# house insurance



## old school (Nov 16, 2007)

Help, I am getting killed with the cost of my house insurance. Any suggestions as to were I might find a lower price?


----------



## K-Bill (May 14, 2009)

PM turtle man. he'll get you set up right.


----------



## Catchin Hell (Oct 9, 2007)

Yep... Turtle I need to make that call too...lol:doh


----------



## choppedliver (Apr 4, 2009)

A few years ago I wrote home loans and I sent people to a lady in South Florida who has her own insurance business. She got the majority of the business from our company. When the mortgage business went south along with the real estate market, I kept using her for my personal investments. I have personally bought over 100 insurance policies from her in last 5 years. I do it all by phone, fax, fedex, and email. She has beat everyone that I have ever compared her against, every time. Everyone I have ever sent her, she has beat. She is ridiculously fast and efficient. If you or anyone wants her contact info, please PM me and I will be happy to send you her contact info.


----------



## TURTLE (May 22, 2008)

> *choppedliver (3/24/2010)*A few years ago I wrote home loans and I sent people to a lady in South Florida who has her own insurance business. She got the majority of the business from our company. When the mortgage business went south along with the real estate market, I kept using her for my personal investments. I have personally bought over 100 insurance policies from her in last 5 years. I do it all by phone, fax, fedex, and email. She has beat everyone that I have ever compared her against, every time. Everyone I have ever sent her, she has beat. She is ridiculously fast and efficient. If you or anyone wants her contact info, please PM me and I will be happy to send you her contact info.

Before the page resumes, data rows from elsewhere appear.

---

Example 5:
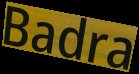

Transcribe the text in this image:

Badra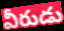
వీరుడు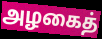
அழகைத்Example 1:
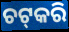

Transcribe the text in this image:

ଚଟ୍‌କରି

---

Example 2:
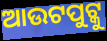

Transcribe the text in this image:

ଆଉଟପୁଟ୍କୁ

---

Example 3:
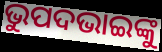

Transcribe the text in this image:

ଭୁପଦଭାଇଙ୍କୁ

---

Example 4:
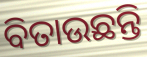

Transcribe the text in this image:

ବିତାଉଛନ୍ତି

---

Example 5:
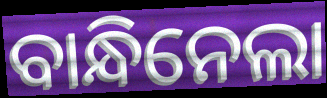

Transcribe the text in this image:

ବାନ୍ଧିନେଲାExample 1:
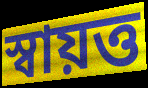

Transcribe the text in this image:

স্বায়ত্ত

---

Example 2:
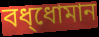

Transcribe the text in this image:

বধ্ধোমান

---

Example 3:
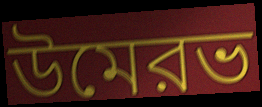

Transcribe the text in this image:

উমেরভ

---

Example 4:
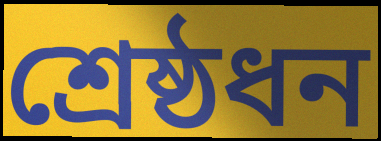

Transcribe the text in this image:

শ্রেষ্ঠধন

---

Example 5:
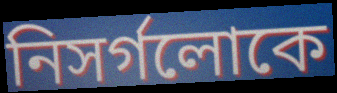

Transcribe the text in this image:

নিসর্গলোকে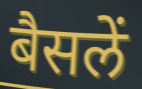
बैसलेंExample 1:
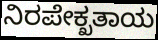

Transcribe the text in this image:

ನಿರಪೇಕ್ಖತಾಯ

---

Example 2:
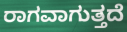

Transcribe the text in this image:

ರಾಗವಾಗುತ್ತದೆ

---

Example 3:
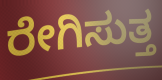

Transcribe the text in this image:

ರೇಗಿಸುತ್ತ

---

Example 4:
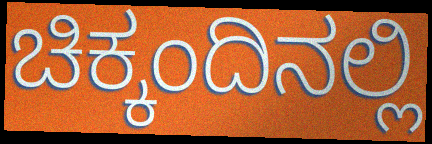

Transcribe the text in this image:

ಚಿಕ್ಕಂದಿನಲ್ಲಿ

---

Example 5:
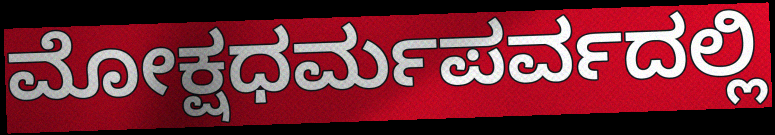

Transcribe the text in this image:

ಮೋಕ್ಷಧರ್ಮಪರ್ವದಲ್ಲಿ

*Or you could keep it in the family and call me instead.:doh Between James (BUllshark) and Myself I have not yet been beat in this area if your home was built after 1970 and on a slab, even if your on the water.I'm also local so if you have a problem you can find me.*


----------



## choppedliver (Apr 4, 2009)

> *TURTLE (3/24/2010)*
> 
> 
> > *choppedliver (3/24/2010)*A few years ago I wrote home loans and I sent people to a lady in South Florida who has her own insurance business. She got the majority of the business from our company. When the mortgage business went south along with the real estate market, I kept using her for my personal investments. I have personally bought over 100 insurance policies from her in last 5 years. I do it all by phone, fax, fedex, and email. She has beat everyone that I have ever compared her against, every time. Everyone I have ever sent her, she has beat. She is ridiculously fast and efficient. If you or anyone wants her contact info, please PM me and I will be happy to send you her contact info.
> ...




I understand keeping it in the family , but I also am loyal to someone I have done business with for five years+. 

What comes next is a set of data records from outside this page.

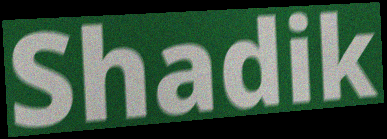
Shadik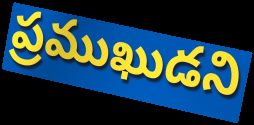
ప్రముఖుడని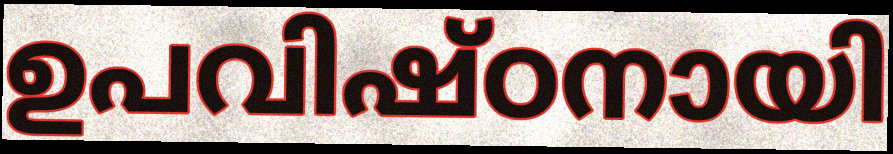
ഉപവിഷ്ഠനായി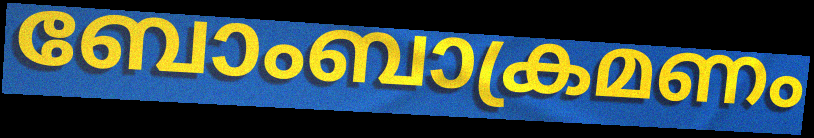
ബോംബാക്രമണംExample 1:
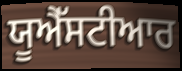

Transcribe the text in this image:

ਯੂਐੱਸਟੀਆਰ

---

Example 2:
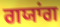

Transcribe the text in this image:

ਗਯਾਂਗ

I was just offering up a suggestion, as suggestions were requested.



I've done LOTS of business with PFF'ers in the year I have been here, but I'm not going to automatically give someone my business just because they are on PFF either. 



I like choices, and I like doing business with people who come recommended. I highly recommend my agent and if someone chooses to use her, great. If not, that's just fine as well. I'm sure you come highly recommended by the folks on here, and no doubt will be a good choice for the original poster


----------